**Document extract:**
Revisions to the Employee Plans Determination Letter Program Regarding Cycle A Elections, Determination Letter Expiration Dates, and Extension of Deadlines for Certain Defined Contribution Pre-Approved Plans


I. PURPOSE

In anticipation of the elimination, effective January 1, 2017, of the 5-year remedial amendment cycle system for individually designed plans under the Employee Plans determination letter program, this notice provides that the Department of the Treasury (Treasury) and the Internal Revenue Service (IRS) will issue guidance providing that: (1) controlled groups and affiliated service groups that have previously made a Cycle A election are permitted to submit determination letter applications during the Cycle A submission period beginning February 1, 2016, and ending January 31, 2017; (2) expiration dates on determination letters issued prior to January 4, 2016, are no longer operative; and (3) the period during which certain employers may, on or after January 1, 2016, establish or adopt a defined contribution pre-approved plan and, if permissible, apply for a determination letter, is extended from April 30, 2016, to April 30, 2017.

The changes described in this notice will be reflected in an update to Revenue Procedure 2007–44, 2007-–2 C.B. 54. Employers may rely on this notice until Rev. Proc. 2007–44 is updated to include these changes.

II. BACKGROUND

Rev. Proc. 2007–44 sets forth rules and procedures for 5-year remedial amendment cycles for individually designed plans and 6-year remedial amendment/approval cycles for pre-approved plans.

**Data:**
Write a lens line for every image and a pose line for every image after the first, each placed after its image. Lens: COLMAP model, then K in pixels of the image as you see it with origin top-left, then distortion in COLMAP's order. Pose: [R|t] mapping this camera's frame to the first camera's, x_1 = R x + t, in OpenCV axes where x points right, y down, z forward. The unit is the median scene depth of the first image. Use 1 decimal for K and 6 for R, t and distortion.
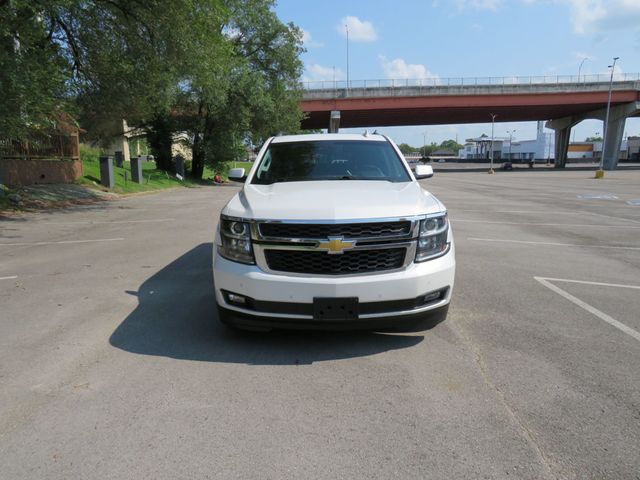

**Work request:**
Answer these from the determination letter notice above:
1. What length of remedial amendment/approval cycle does Rev. Proc. 2007–44 set for pre-approved plans?
2. What are the start and end dates of the Cycle A submission period?
3. Determination letters issued before which date have expiration dates that are no longer operative?

**Response box:**
1. Six years.
2. February 1, 2016, through January 31, 2017.
3. January 4, 2016.